Co-founder Marianna Hewitt added that the addition of fashion was also likely inevitable, as both she and Ireland started as influencers in 2012 and 2014, respectively. Both regularly share their home and fashion recommendations; Hewitt was previously creative director at Revolve’s L’academie fashion line, a role she has recently wound down.
She sees herself as just as much a Gap fan as she is a Summer Fridays fan.

“The same things that we loved in our teens and our youth are the same kind of essentials we would go to Gap today for,” said Hewitt.
She believes the same is true of her shoppers.
“We think that a lot of Summer Fridays [customers] will want to see what we are doing, but we are also hoping to introduce new people to our products,” she said.
Recently, the seven-year-old brand, which was sold to TSG Consumer Partners last year, has swung back to its skincare roots, after its lip balms became cult favourites, with the launch of its Gentle Reset™ Daily Exfoliating Pads. The brand would not comment on revenue, but per Yipit data, Summer Fridays saw annual retail sales of $244 million as of September 2025. It recently began selling on Amazon and TikTok Shop.
An Entrée Into Beauty
Gap has signalled it has big beauty ambitions.

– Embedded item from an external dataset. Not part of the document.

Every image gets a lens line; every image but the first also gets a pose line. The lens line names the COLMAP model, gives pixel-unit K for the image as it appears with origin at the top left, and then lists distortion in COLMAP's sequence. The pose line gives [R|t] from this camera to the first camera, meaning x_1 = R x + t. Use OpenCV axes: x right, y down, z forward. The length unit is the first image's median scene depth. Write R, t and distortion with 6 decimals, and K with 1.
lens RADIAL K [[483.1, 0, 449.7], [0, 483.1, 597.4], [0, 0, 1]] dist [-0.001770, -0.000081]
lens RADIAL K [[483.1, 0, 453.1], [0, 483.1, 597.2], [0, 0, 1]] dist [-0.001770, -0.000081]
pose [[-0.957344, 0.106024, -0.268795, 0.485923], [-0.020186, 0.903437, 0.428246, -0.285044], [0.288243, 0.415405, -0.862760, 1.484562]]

In September, The Business of Beauty confirmed that John Demsey, previously of the Estée Lauder Companies, had been working with the company in a strategic consulting role; Nordstrom executive Deb Redmond was announced that same month as general manager of beauty.

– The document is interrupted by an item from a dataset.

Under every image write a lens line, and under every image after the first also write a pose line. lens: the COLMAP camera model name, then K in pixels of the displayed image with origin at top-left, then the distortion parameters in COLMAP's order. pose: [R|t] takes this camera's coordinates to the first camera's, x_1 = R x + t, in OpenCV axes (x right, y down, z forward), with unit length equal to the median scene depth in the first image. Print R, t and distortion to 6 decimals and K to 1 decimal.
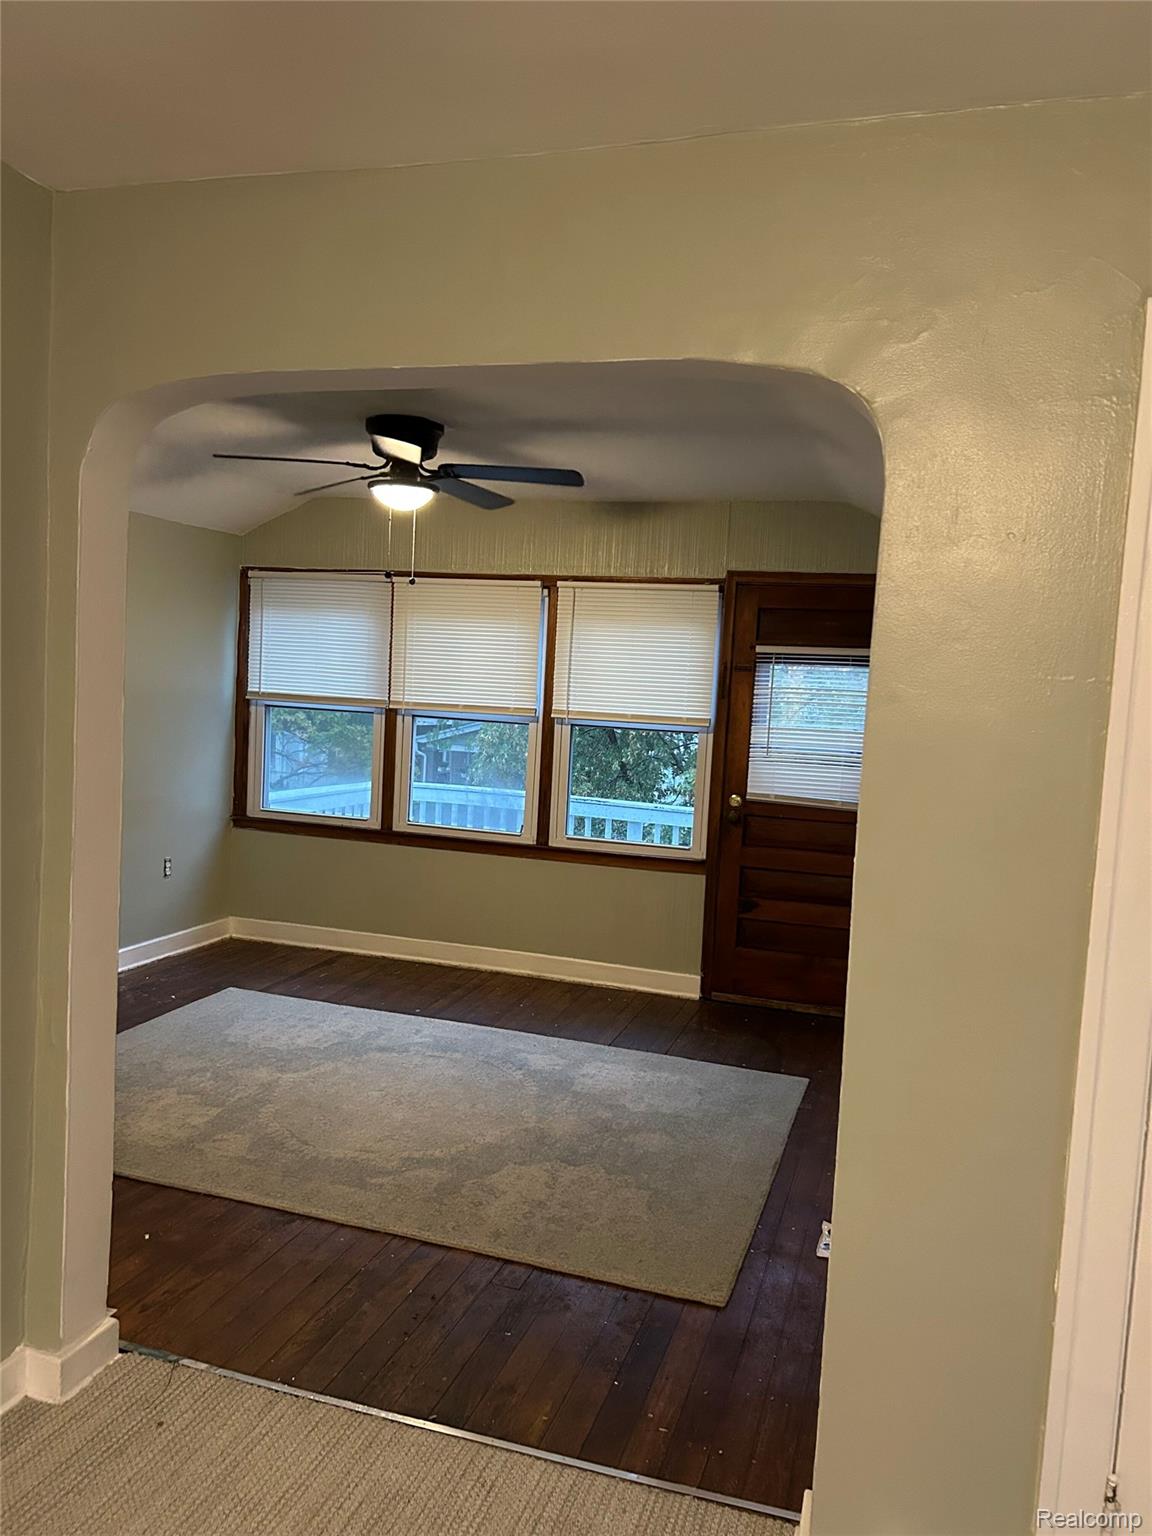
lens RADIAL K [[1180.7, 0, 576.0], [0, 1180.7, 768.0], [0, 0, 1]] dist [0.079125, -0.067821]
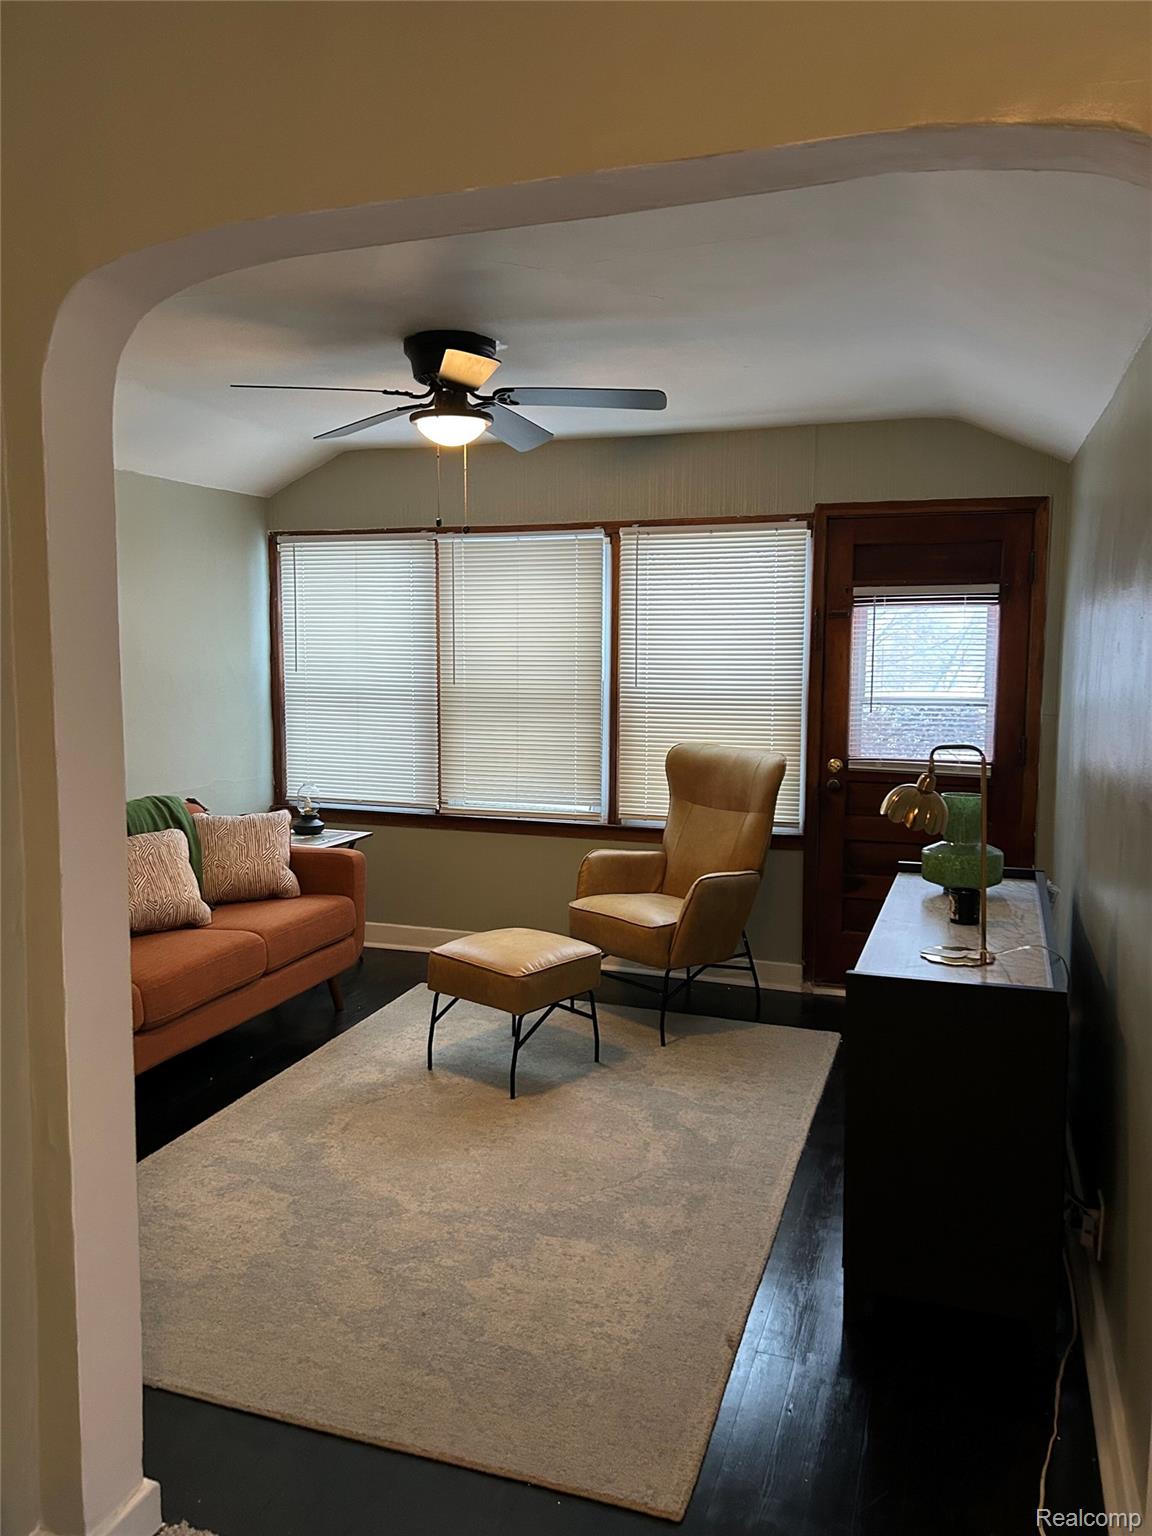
lens RADIAL K [[1180.7, 0, 576.0], [0, 1180.7, 768.0], [0, 0, 1]] dist [0.079125, -0.067821]
pose [[0.029513, -0.167475, 0.985435, -0.912057], [0.081626, 0.982975, 0.164612, -0.114069], [-0.996226, 0.075579, 0.042681, 0.859358]]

“We see a lot of runway, but we’re really just pulling the team together,” said Breitbard. “When you look at the size and scale that we think Old Navy can drive, [it’s significant] and then we know there’s a big opportunity for Gap. Dream, Grass, Om, there is a lot of consumer demand for those fragrances.”
Breitbard confirmed fragrance will be Gap’s first attempt at beauty, while Old Navy will take a multi-category approach. A person familiar with the project said Gap’s beauty extension will mirror what Victoria’s Secret and Bath & Body Works started in the 1990s and have successfully continued.
Hewitt was coy about whether that future includes Summer Fridays.
“We’re focused on the first drop, but excited about the future,” she said.